Obama’s efforts toward a nuclear-free world, however, will falter unless he does much more to deal with underlying motives to obtain atomic weapons – indeed all weapons of mass destruction – in every part of the world.
What are those motives?
In short, they are either fear of a real or perceived enemy (such as with India and Pakistan); aggression to control others (Al Qaeda, North Korea, Iran); a desire for prestige as a “nuclear power” (notably France); and, in the case of North Korea, an easy way to earn money by exporting nuclear technology.
Cases in point:
1. North Korea was recently caught aiding Syria in building a nuclear reactor. While Israeli war jets took out the Syrian plant, the US has yet to punish North Korea or do much more in thwarting its nuke-export business.
2. Obama could also do more to resolve a historic territorial dispute between India and Pakistan, which has led both countries to recently move toward increasing their production of weapons-grade nuclear material.
3. And Obama officials appear to hint that the US may need to accept Iran as a nation capable of wielding nuclear weapons in the Middle East. That is in sharp contrast to the successful effort of previous presidents to persuade Libya to give up its nuclear program.
Arms control begins with conflict control. And ever since World War I, the US has been the leader in preventing, controlling, or ending conflict.
Its latest challenge, since 9/11, has been to prevent another attack by Al Qaeda or its affiliates, and especially to disrupt those groups in trying to obtain nuclear material and know-how. While this has been successful so far using military and intelligence efforts, the larger task is persuading millions of Muslims to give up any active or tacit support for militant Islam. That effort requires a longer, broader responsibility to promote economic development, human rights, and peaceful democracy in the Middle East and beyond.
How much is Obama willing to commit to these larger tasks?

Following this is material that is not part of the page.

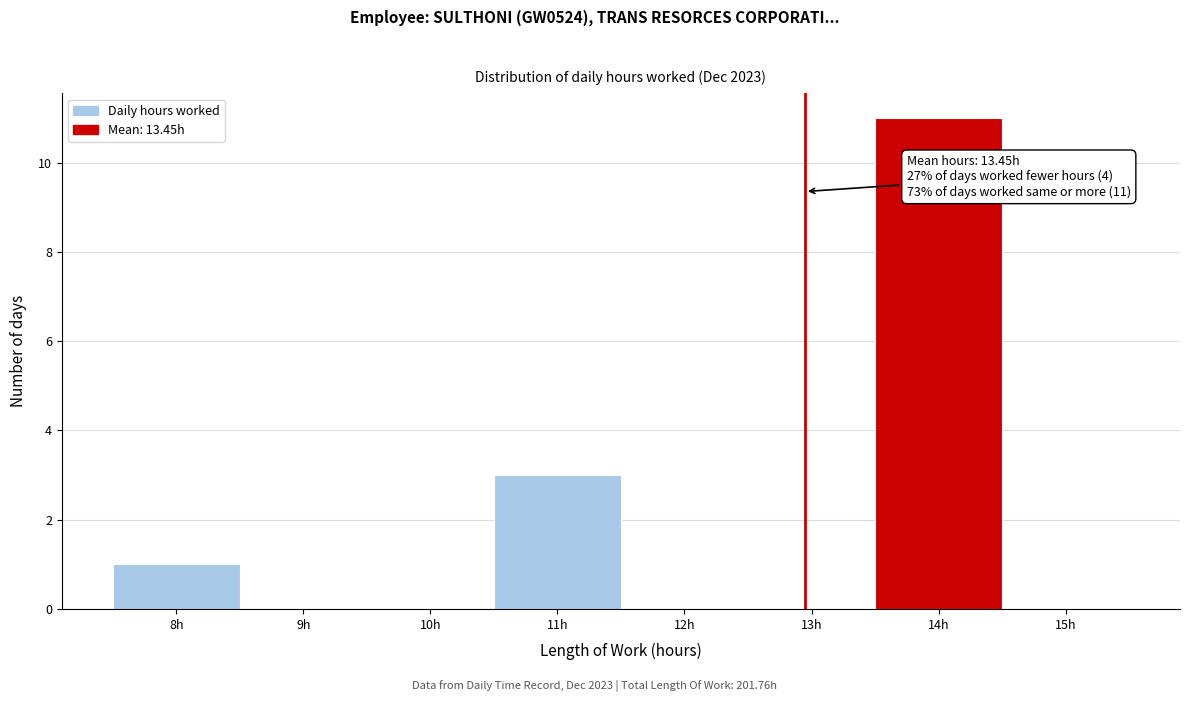

Reading left to right, extract all data points from this chart.

8h=1	9h=0	10h=0	11h=3	12h=0	13h=0	14h=11	15h=0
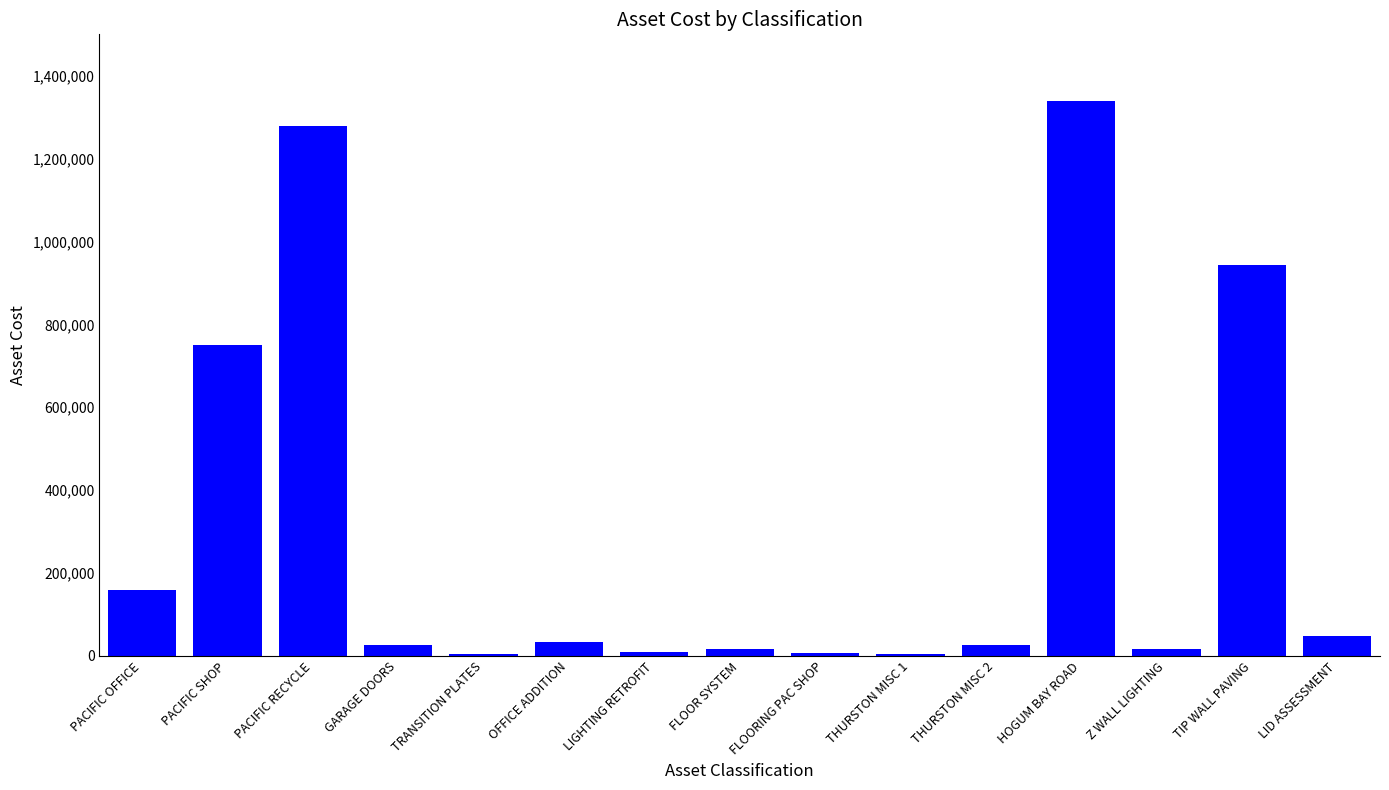

What is the greatest value displayed?

1338604.0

The goal of safeguarding nuclear material in countries from Chile to Russia should not be confused with the need for a greater exercise of America’s “soft power,” or the artful but forceful persuasion to lessen the motives for conflict and to obtain nuclear weapons.
The first US president to propose a nuke-free world was Harry Truman, in 1946. After that, the US had to build up its nuclear arsenal to match and contain the Soviet Union’s. Following the end of the cold war in 1991, the US moved in tandem with Russia to decrease those weapons. But the contest really wasn’t over weapons but which country had the best system of governance. Communism lost – by its own inherent flaws.
That lesson of keeping the focus on deeper issues of ideas, motives, and fundamental truths must not be lost in Obama’s drive to rein in nukes.